When it is OK for a 65-year-old man and a 16-year-old girl to have a romantic relationship? Most of us who've been around a few decades would say, Never. It speaks to Joyce Carol Oates' stealthy genius that halfway through "Fair Maiden," we're almost convinced that the deepening relationship between Katya Spivak, a pretty teenager who dreams of escaping from her abusive, impoverished New Jersey family, and Marcus Kidder, an elegant, wealthy artist and writer, is not just OK, but good for both of them.

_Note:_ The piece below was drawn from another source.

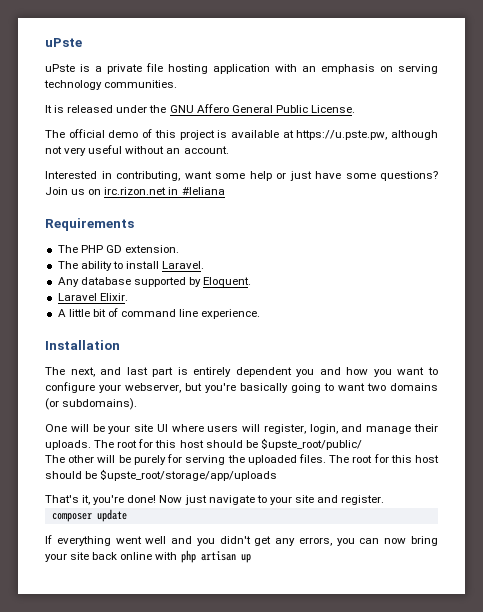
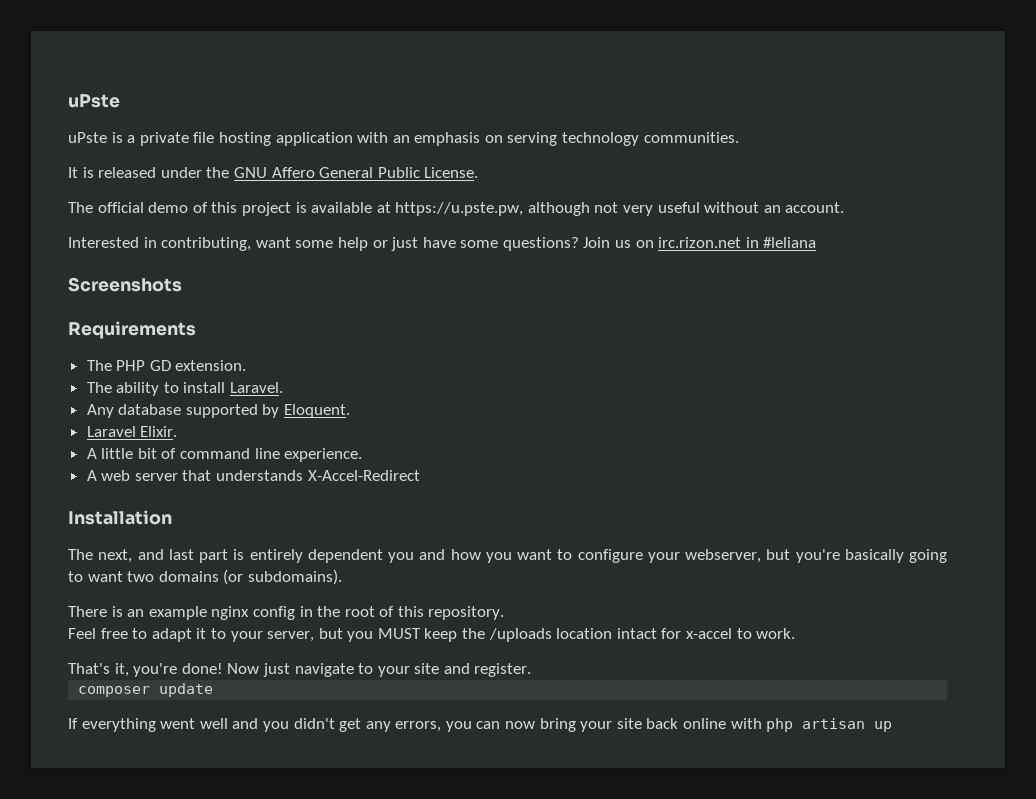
(225, 191) none -> [68,277,182,292] // Screenshots
(261, 314) none -> [86,470,420,481] // A web server that understands X-Accel-Redirect
[45,424,439,434] [45,438,362,450] [45,454,440,465] [45,469,278,481] One will be your site UI where users will register, login, and manage their uploads. The root for this host should be $upste_root/public/ // The other will be purely for serving the uploaded files. The root for this host should be $upste_root/storage/app/uploads -> [68,606,505,620] [68,628,796,642] There is an example nginx config in the root of this repository. // Feel free to adapt it to your server, but you MUST keep the /uploads location intact for x-accel to work.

Ah, but we're fooled -- though just how is not easy to predict.

"Fair Maiden" is full of creepy, memorable moments, as when Marcus plays Katya a scratchy old recording of a much younger himself singing "Barbara Allen," reducing her to troubled tears.

"Fair Maiden" is one of the brilliant and prolific Oates' minor works -- that is, "just" a mystery -- but like all very good mysteries, it's also a psychological study. In the tradition of Edgar Allan Poe, Oates' Gothic-tinged mysteries begin with bright hope that is chipped away and replaced by foreboding, then shock, as violence erupts and creepy truths emerge.

Is Katya victim or abuser? Is Marcus predator or prey? The answers are not simple or predictable, but they certainly add up to one arresting story.